Civaoğlu`nun naklettiği Zeybek`in şu cümleleri ise beni oldukça şaşırtmıştır: `Yavuz Selim`le Alevi-Bektaşilik yine de resmi koruma altında ama ikincil derecede varlığını daha üç asır sürdürmüştür. Safevi-Alevilik`Kızılbaşlık` denilerek ezilmiş, Bektaşi-Alevilik korunmuştur.` Evet, yanlış duymadınız. Zeybek `Yavuz Selim`le Alevi-Bektaşilik yine de resmi koruma altında` diyor. Buradaki çelişki zannedersem Civaoğlu`nun gözünden de kaçmış olsa gerektir. Bu mantığa göre Yavuz Selim`le birlikte Alevi olan ecdadımız bir anda fikir değiştiriyor; `Haydi Sünni olalım` diyor ve Mısır`dan gelen iki bin âlim ile bizi Sünni Eşari yapıyorlar. Bu arada biz Eşari Sünni oluyoruz ama ne hikmetse Bektaşi Aleviliğini de koruma altına alıyoruz. Yani Yavuz Selim bizi hem Alevilikten Sünniliğe geçiriyor hem de bizi Sünni yapmasına rağmen Bektaşi/Aleviliği koruyor(!) Bizi Sünniliğe mi geçiriyor, Bektaşi Aleviliği koruyor mu? Acaba Güneri Civaoğlu bunu izah edebilir mi?
Eşarilik mi, Maturidilik mi?


Zeybek`in iddiasından başka bir kesit de şöyle: `Ne zamana kadar mı? Selim Padişah`ın Şah İsmail`e ve Safeviliğe karşı bir Sünni set inşası ihtiyacını duymasına kadar... Mısır`dan getirilen Eşari-Sünni din bilginleri Osmanlı memleketine dağıtıldı ve halka Eşari-Sünnilik öğretildi.` Kelam Tarihi bilgilerimizi hatırladığımızda; Araplarda Eşarilik`in, Türklerde ise Maturidilik`in yaygın olduğunu söyleyebiliriz.
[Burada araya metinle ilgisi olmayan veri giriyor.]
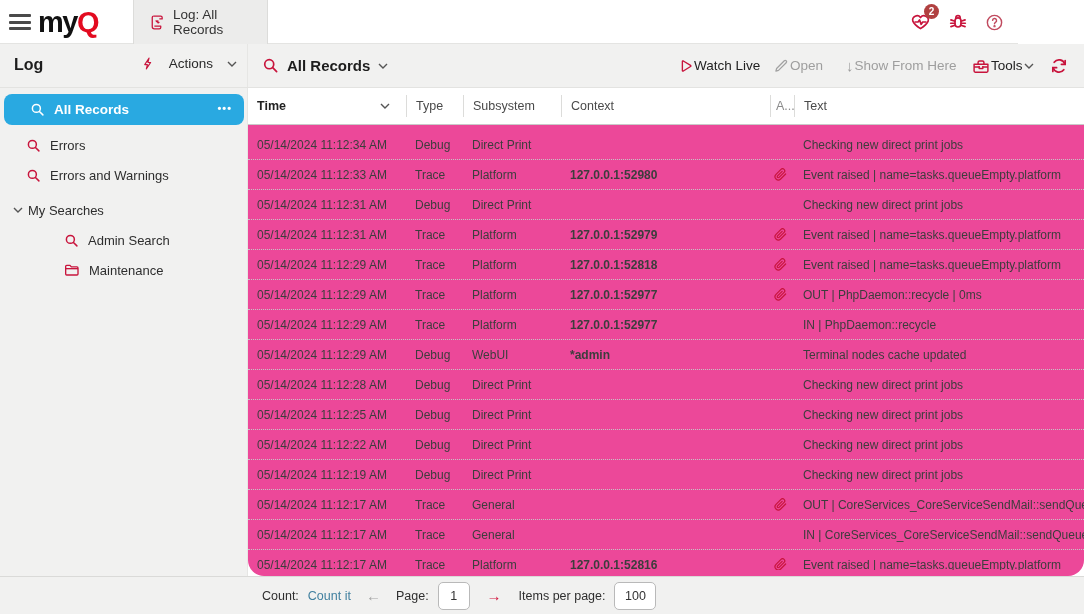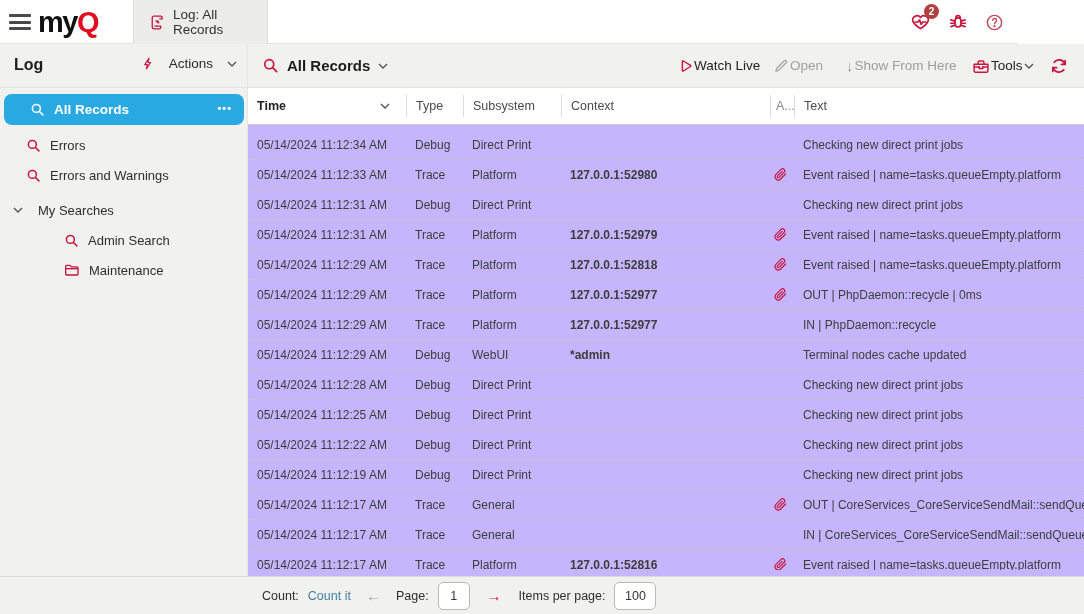--- a/index.html
+++ b/index.html
@@ -62,7 +62,7 @@
   .sb-sub{padding-left:64px;}
 
   
-  .main{position:absolute;left:248px;top:88px;width:836px;height:488px;background:#c4b5fd;}
+  .main{position:absolute;left:248px;top:88px;width:836px;height:488px;background:#ec4899;border-radius:16px;}
   .thead{position:absolute;left:0;top:0;width:836px;height:37px;display:flex;align-items:center;
          border-bottom:1px solid #c9c9c9;box-sizing:border-box;background:#fff;}
   .hcell{height:22px;line-height:22px;font-size:12.5px;color:#4a4a4a;box-sizing:border-box;

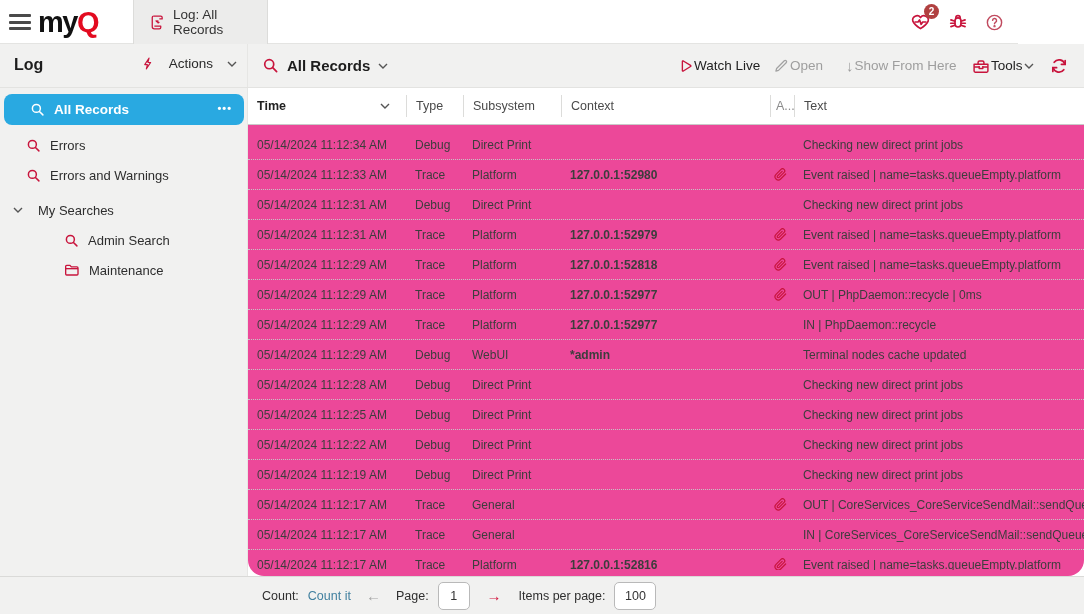--- a/index.html
+++ b/index.html
@@ -56,7 +56,7 @@
   .sb-item{position:absolute;left:0;width:248px;height:30px;display:flex;align-items:center;gap:9px;
            padding-left:26px;box-sizing:border-box;cursor:pointer;}
   .sb-item .lbl{font-size:13px;color:#2e2e2e;}
-  .sb-group{position:absolute;left:0;width:248px;height:30px;display:flex;align-items:center;gap:15px;
+  .sb-group{position:absolute;left:0;width:248px;height:30px;display:flex;align-items:center;gap:5px;
             padding-left:13px;box-sizing:border-box;cursor:pointer;}
   .sb-group .lbl{font-size:13px;color:#2e2e2e;}
   .sb-sub{padding-left:64px;}

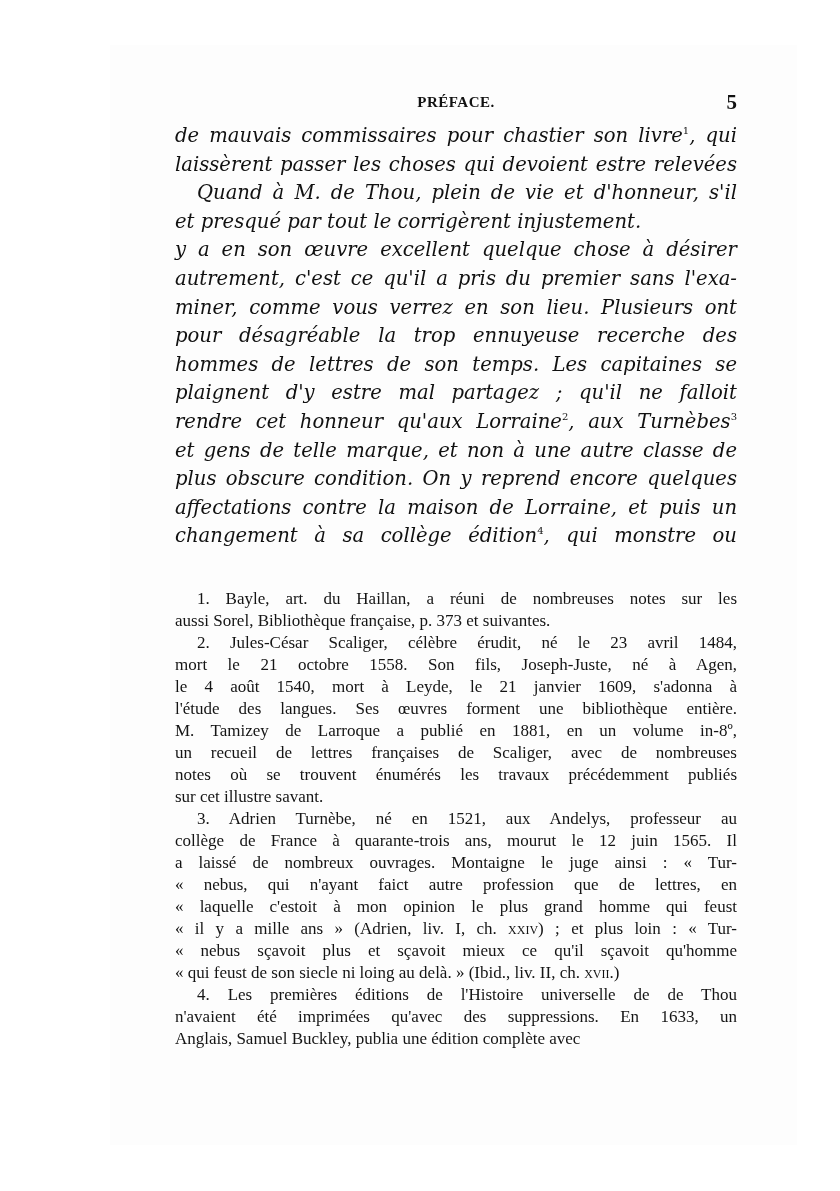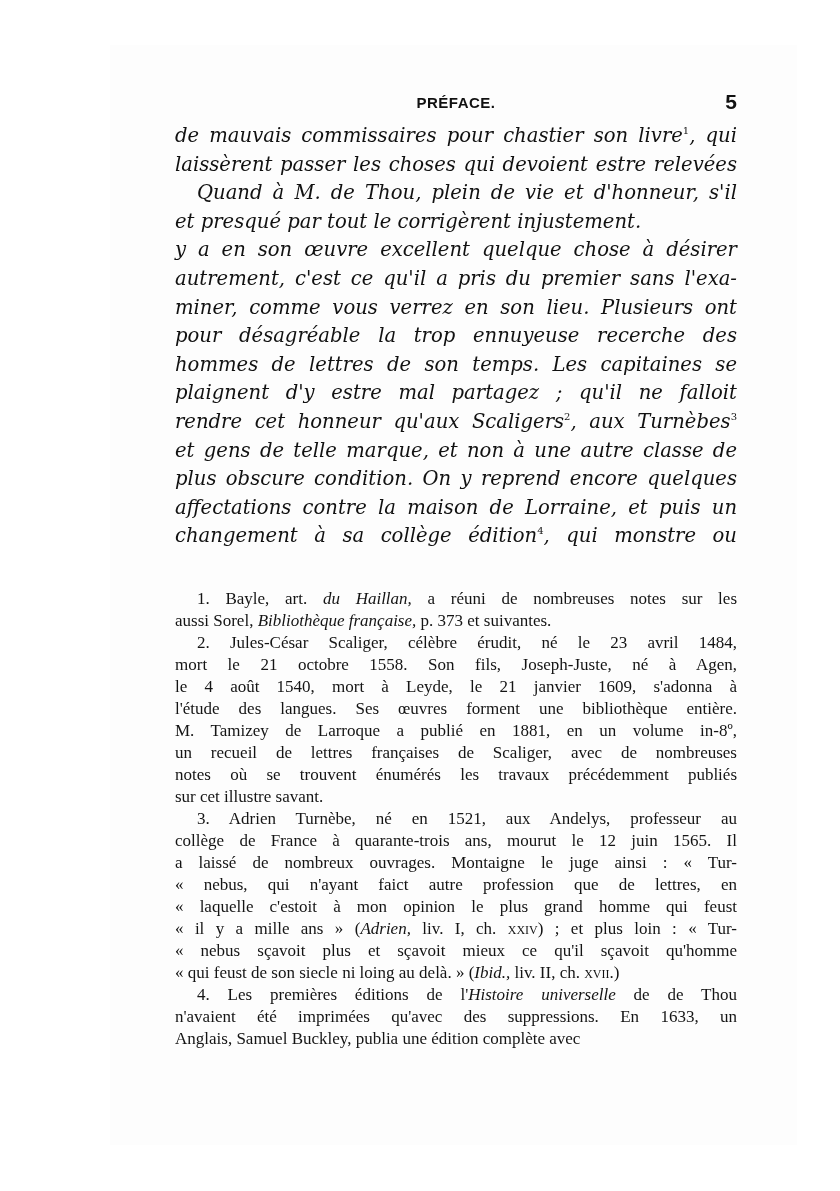--- a/index.html
+++ b/index.html
@@ -34,7 +34,7 @@
     left: 0;
     width: 562px;
     height: 24px;
-    font-family: Liberation Sans, sans-serif;
+    font-family: Liberation Serif, serif;
     font-weight: bold;
   }
   .running-head .title {

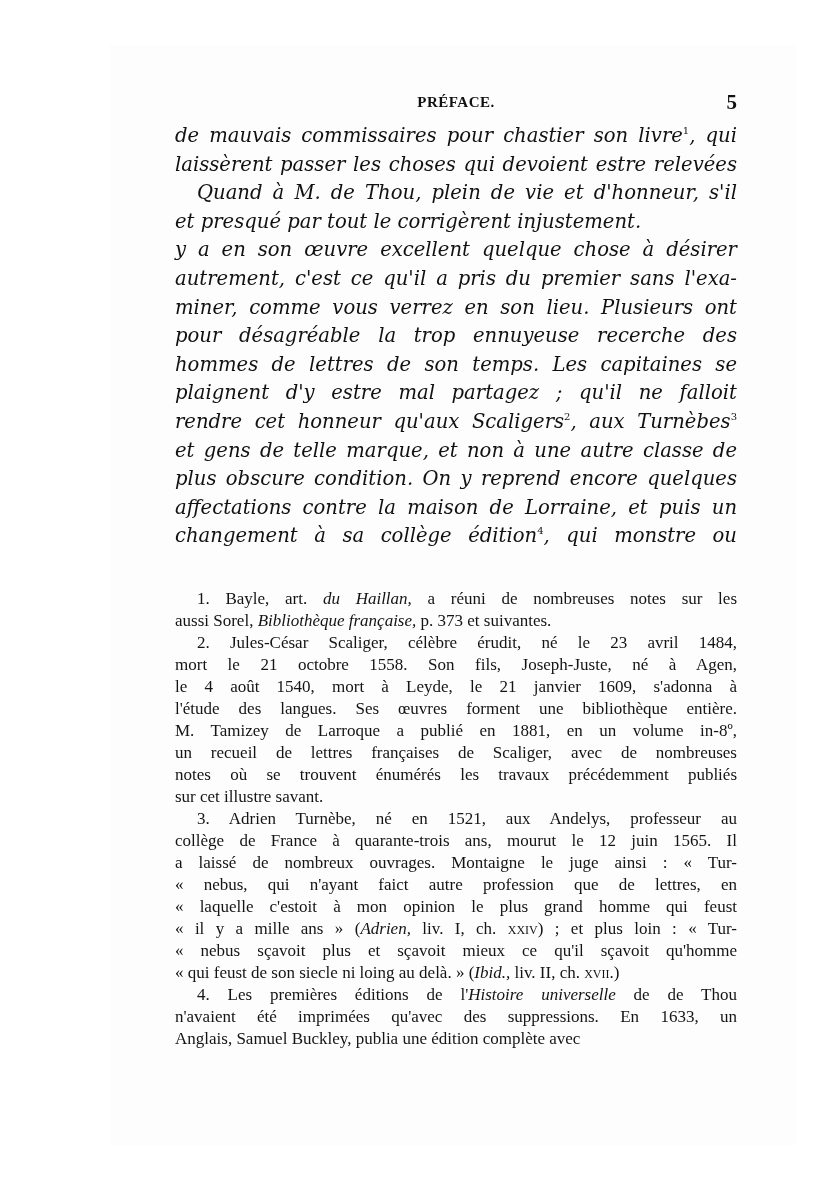--- a/index.html
+++ b/index.html
@@ -129,7 +129,7 @@
       <span class="line"><span>pour désagréable la trop ennuyeuse recerche des</span></span>
       <span class="line"><span>hommes de lettres de son temps. Les capitaines se</span></span>
       <span class="line"><span>plaignent d'y estre mal partagez ; qu'il ne falloit</span></span>
-      <span class="line"><span>rendre cet honneur qu'aux Scaligers</span><sup>2</sup><span>, aux Turnèbes</span><sup>3</sup></span>
+      <span class="line"><span>rendre cet honneur qu'aux Lorraine</span><sup>2</sup><span>, aux Turnèbes</span><sup>3</sup></span>
       <span class="line"><span>et gens de telle marque, et non à une autre classe de</span></span>
       <span class="line"><span>plus obscure condition. On y reprend encore quelques</span></span>
       <span class="line"><span>affectations contre la maison de Lorraine, et puis un</span></span>

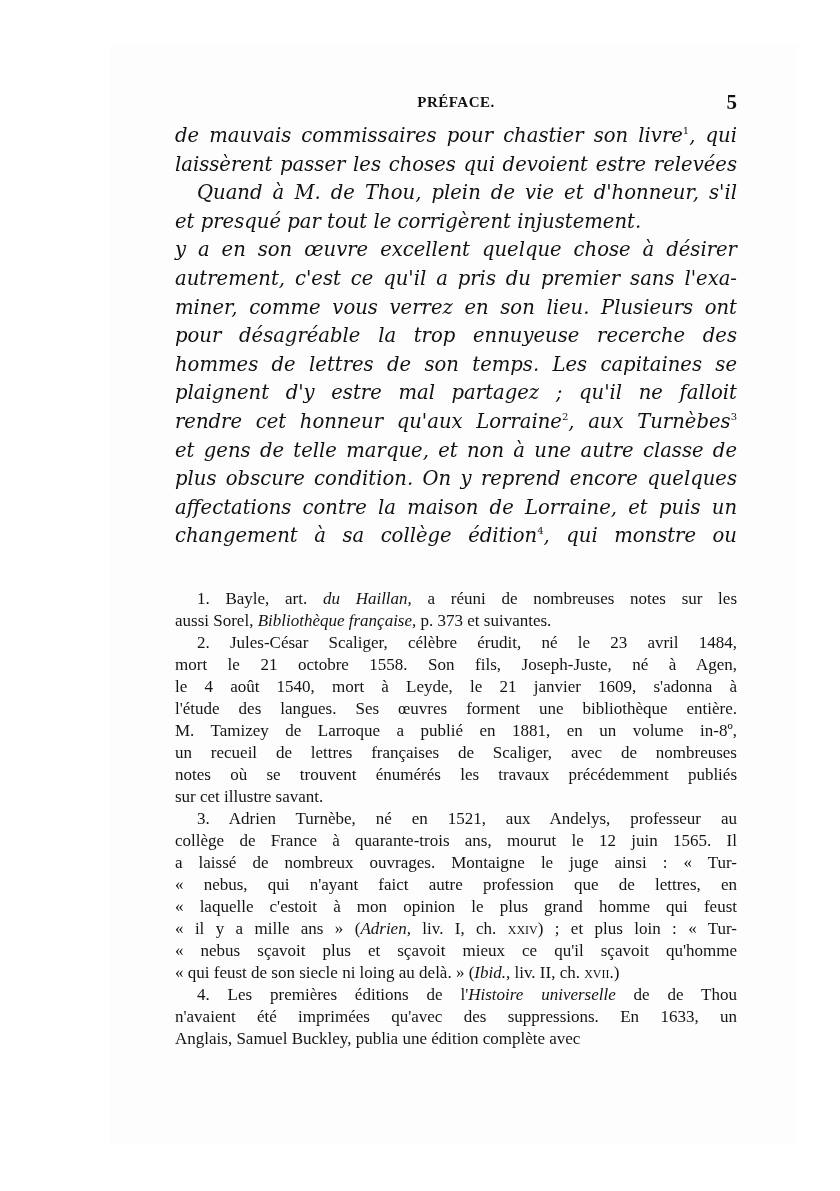--- a/index.html
+++ b/index.html
@@ -104,7 +104,7 @@
   .fn-line.indent {
     padding-left: 22px;
   }
-  .it { font-style: italic; }
+  .it { }
   .sc { font-variant: small-caps; margin-top: 26px; }
 </style>
 </head>

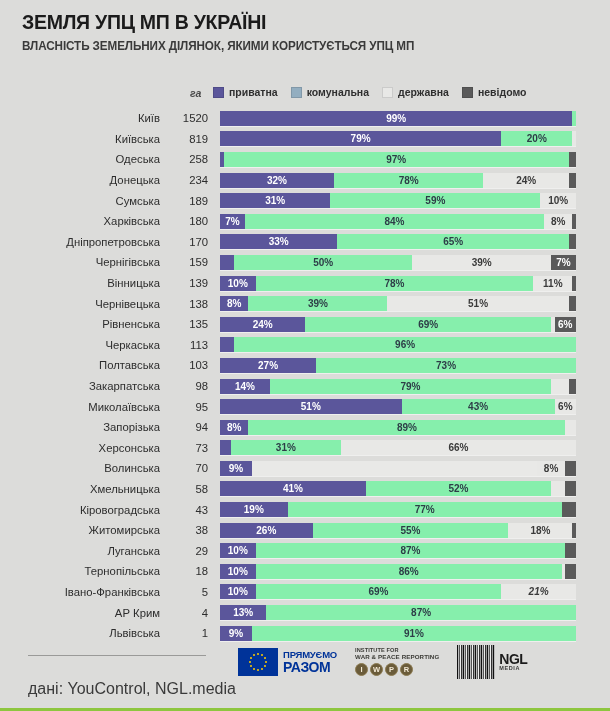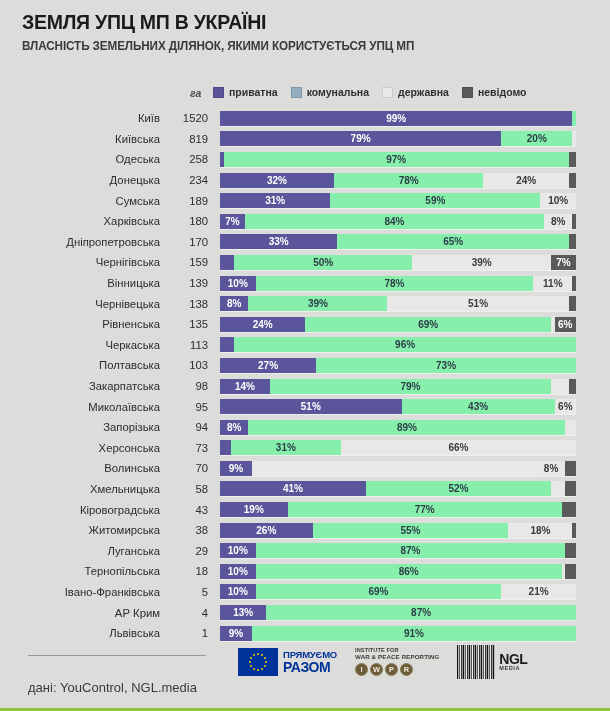--- a/index.html
+++ b/index.html
@@ -489,7 +489,7 @@
           <div class="seg kom" style="width: 69%;">
             <span>69%</span>
           </div>
-          <div class="seg derz" style="width: 21%;">
+          <div class="seg derz" style="width: 21%; font-style: italic;">
             <span>21%</span>
           </div>
         </div>

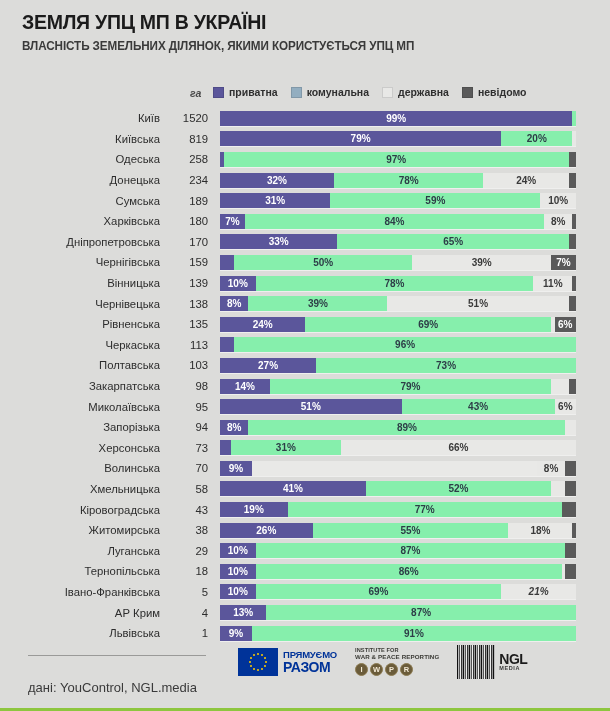--- a/index.html
+++ b/index.html
@@ -80,7 +80,7 @@
   }
   .source-wrap{position:absolute;left:28px;top:18px;width:185px;}
   .source-rule{width:178px;height:1px;background:#9a9a98;margin-bottom:7px;}
-  .source-text{font-size:13px;color:#3a3a3a;white-space:nowrap;margin-top:24px;}
+  .source-text{font-size:16px;color:#3a3a3a;white-space:nowrap;margin-top:24px;}
 
   .logos{position:absolute;left:238px;top:8px;display:flex;align-items:center;gap:18px;}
Aslen Türk olduğu da söylenilen İmam Maturidi kendisinden iki asır önce gelen İmam Ebu Hanife`nin fikirlerini sistemleştirerek Maturidi ekolünü oluşturmuştur. Ehl-i Sünnet inancının ameli mezheplerinden Şafi olanların itikattaki mezhebi ise Eşarilik`tir. Günümüzde de halen çocuklarımıza `itikatta Ehl-i Sünnet Maturidi, amelde Hanefiyiz` şeklinde öğretilmekte olup Diyanet`tin benimsediği anlayış da bu şekildedir. Zeybek`e göre Yavuz`a kadar Alevi, ondan sonra da Eşari Sünni olduğumuza göre hiçbir zaman Maturidi olmamış oluyoruz. Bu ise Kelam Tarihi ilminin verilerine tamamen zıt bir yorumdur. Bu temel bilgiyi Zeybek nasıl es geçiyor, merak ediyorum doğrusu.
Ahmet Yesevi`ye uzanan anlayış


Osmanlı`nın kuruluş dönemlerindeki Türkistan`dan gelen Horasan Erenleri`nin itikadi anlayışlarını bilirsek, onların Anadolu`da İslamiyet`i yaymada çok fonksiyonel olduklarını da düşündüğümüzde, o dönemdeki halkın inançlarını kestirebiliriz.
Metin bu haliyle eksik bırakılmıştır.